In any case, yes, the ACA will eventually be repealed and replaced.  It's just a question of when, and how well.         

--Leslie <;)))><  



4 comments:

Prof. Godel Fishbreath, Otter said...

From what is currently happening, it seems that the healthcare system is not studied at all.
The House approved a bill without input from the people who estimate how much it would cost.
As far as I have heard, no one has read the bill directly, just staffers. See all complaints about the ACA in that direction.
The current bill will mess up medicare in 2019.
It is said to give much money to the rich and to the insurance companies.
Anyone with a preexisting condition (is Female one such?) will have to pay big to get insurance.
With any luck this will suck badly enough to get my party back into power. And then we can hope for change. I still have problems with my bastards. --bernie bro.

Leslie Fish said...

Fear not, O fellow Fish: the Senate has already rejected the bill the House passed, and is trying to cobble together one of its own. Considering all the "input" they're getting from their constituents, I think they'll be at it for a long time.
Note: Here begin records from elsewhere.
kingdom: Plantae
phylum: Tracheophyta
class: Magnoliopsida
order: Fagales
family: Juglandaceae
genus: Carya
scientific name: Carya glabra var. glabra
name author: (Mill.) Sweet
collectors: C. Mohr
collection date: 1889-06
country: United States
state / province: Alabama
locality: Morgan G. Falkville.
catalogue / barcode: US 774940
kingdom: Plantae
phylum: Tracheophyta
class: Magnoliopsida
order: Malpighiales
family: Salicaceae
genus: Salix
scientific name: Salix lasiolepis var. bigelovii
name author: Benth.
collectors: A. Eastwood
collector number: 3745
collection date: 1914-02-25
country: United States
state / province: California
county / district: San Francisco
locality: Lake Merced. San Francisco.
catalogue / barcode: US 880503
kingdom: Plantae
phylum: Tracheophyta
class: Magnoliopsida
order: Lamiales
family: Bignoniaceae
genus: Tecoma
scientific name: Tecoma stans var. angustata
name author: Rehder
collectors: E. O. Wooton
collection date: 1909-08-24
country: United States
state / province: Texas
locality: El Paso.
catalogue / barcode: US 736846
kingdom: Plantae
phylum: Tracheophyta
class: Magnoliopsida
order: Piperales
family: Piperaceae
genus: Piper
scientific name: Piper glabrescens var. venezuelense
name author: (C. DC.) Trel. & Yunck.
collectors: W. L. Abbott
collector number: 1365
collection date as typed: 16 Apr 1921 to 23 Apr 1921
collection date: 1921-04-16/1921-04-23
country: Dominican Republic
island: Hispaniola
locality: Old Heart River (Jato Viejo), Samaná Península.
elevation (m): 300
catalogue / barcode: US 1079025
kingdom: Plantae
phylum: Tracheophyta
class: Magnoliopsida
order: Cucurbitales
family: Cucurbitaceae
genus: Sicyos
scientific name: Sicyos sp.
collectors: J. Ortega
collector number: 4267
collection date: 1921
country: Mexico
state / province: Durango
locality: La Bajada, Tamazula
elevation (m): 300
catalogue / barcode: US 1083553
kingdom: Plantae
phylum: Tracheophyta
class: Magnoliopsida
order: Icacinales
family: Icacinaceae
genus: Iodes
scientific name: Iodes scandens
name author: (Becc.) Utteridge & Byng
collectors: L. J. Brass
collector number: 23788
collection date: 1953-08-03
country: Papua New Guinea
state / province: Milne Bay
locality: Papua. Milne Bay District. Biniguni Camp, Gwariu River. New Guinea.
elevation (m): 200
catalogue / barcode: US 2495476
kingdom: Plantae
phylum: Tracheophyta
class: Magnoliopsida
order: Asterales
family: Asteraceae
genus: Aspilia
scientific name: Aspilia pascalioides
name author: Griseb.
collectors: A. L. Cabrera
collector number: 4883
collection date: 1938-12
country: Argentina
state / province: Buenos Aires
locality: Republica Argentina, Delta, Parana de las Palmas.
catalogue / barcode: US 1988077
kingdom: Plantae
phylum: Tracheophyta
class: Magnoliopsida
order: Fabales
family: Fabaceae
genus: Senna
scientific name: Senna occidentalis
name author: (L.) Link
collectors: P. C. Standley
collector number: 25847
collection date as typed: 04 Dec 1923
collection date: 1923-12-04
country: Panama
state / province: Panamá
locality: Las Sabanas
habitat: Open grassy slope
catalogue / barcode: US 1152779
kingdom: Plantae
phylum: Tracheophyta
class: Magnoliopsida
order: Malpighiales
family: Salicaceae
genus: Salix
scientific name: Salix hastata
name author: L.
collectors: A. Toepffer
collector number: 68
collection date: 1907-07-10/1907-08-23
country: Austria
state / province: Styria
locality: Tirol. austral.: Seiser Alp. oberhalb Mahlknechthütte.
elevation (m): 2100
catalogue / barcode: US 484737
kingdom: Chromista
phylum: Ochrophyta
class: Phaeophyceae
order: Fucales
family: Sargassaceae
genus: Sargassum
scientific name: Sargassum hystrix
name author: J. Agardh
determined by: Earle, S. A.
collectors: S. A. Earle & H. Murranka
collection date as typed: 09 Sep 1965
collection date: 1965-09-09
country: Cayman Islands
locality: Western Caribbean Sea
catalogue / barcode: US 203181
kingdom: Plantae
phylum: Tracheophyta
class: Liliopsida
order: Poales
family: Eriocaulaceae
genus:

The point is, the healthcare system is finally getting the fine-toothed examination it has needed for 'way too long.

Technomad said...

Part of the problem with the current situation is that nobody, at any level, has any incentive to keep costs under control. Another problem is the terror of being sued forcing endless unnecessary tests and such.

Leslie Fish said...

As I found out today, at Walgreen's, there really are some doctors, clinics and pharmacies that *will take direct payments from Medicare*, but the problem is Medicare's tight limits on *what* it will pay for. The Medicare bureaucracy, like all govt. bureaucracies, keeps costs "under control" by doing its best to avoid paying what it's required to -- the better to spend the money on itself.